Director: Sean Foley
Screenplay: Julian Barratt, Simon Farnaby
Starring: Julian Barratt, Essie Davis, Andrea Riseborough, Steve Coogan, Russell Tovey, Simon Farnaby
Runtime: 89 Minutes
Mindhorn comes to us from much the same team who have carved a niche in the corners of cult British comedy, from members and writers of The Mighty Boosh to contributors to the parody and satire of Garth Marenghi's Darkplace and Brass Eye. A roast of the multitude of detective series of the 1980s, with its core character a clear riff on The Six Million Dollar Man.

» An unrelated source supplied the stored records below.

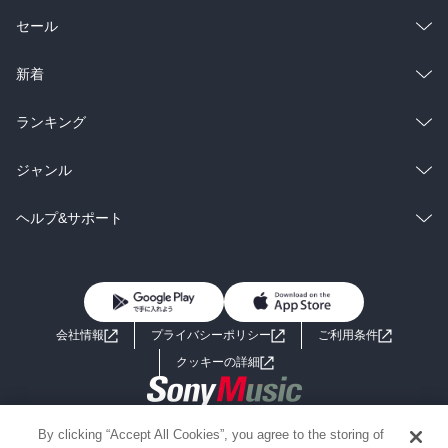
総合
コミック
セール
ラノベ
小説
総合
コミック
新着
雑誌・グラビア
ビジネス・実用
ラノベ
小説
総合
コミック
ランキング
BL・TL
雑誌・グラビア
ビジネス・実用
ラノベ
小説
総合
コミック
ジャンル
BL・TL
雑誌・グラビア
ビジネス・実用
ラノベ
小説
コミック
男性コミック
ヘルプ&サポート
BL・TL
雑誌・グラビア
ビジネス・実用
女性コミック
コミック誌
初めての方へ
ヘルプ
BL・TL
ライトノベル
男子向けラノベ
よくあるご質問
お問い合わせ
会社情報
プライバシーポリシー
ご利用条件
女子向けラノベ
小説
利用規約
クッキーの詳細
国内小説
海外小説
Copyright 2017 - 2026 Sony Music Entertainment(Japan) Inc.
By clicking “Accept All Cookies”, you agree to the storing of
ミステリー
SF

Similar to Alan Partridge: Alpha Papa, washed up television star Richard Thorncroft (Julian Barratt) sees a real-life crisis as his opportunity to reignite his career through a media blitz in helping an investigation by once again donning his persona as Detective Mindhorn; a detective with an augmented robot eye who can literally see the truth.
It’s preposterous and slight but it’s sold by a game cast and a grounded sense of glum reality and awkward humour. Barratt gives a game performance as the ageing former star, Essie Davis is wonderful as his former jilted partner, Simon Farnaby steals every moment as a Dutch one-time stunt double for Thorncroft and a collection of other turns from notable faces fill out the rest of their personalities and characters. The strange little lines and dialogue exchanges make up most of its dry and sarcastic sense of humour, and the inherent value of having a moderately action based premise on the Isle of Man is amusing in itself.
It can’t help but feel all too often that even at the brisk length of 90 minutes it's like a single half-hour sketch that has been dragged out. But it’s well put together by director Sean Foley and constantly funny enough in its more surreal aspects – and authentic retro aesthetics – to keep it entertaining.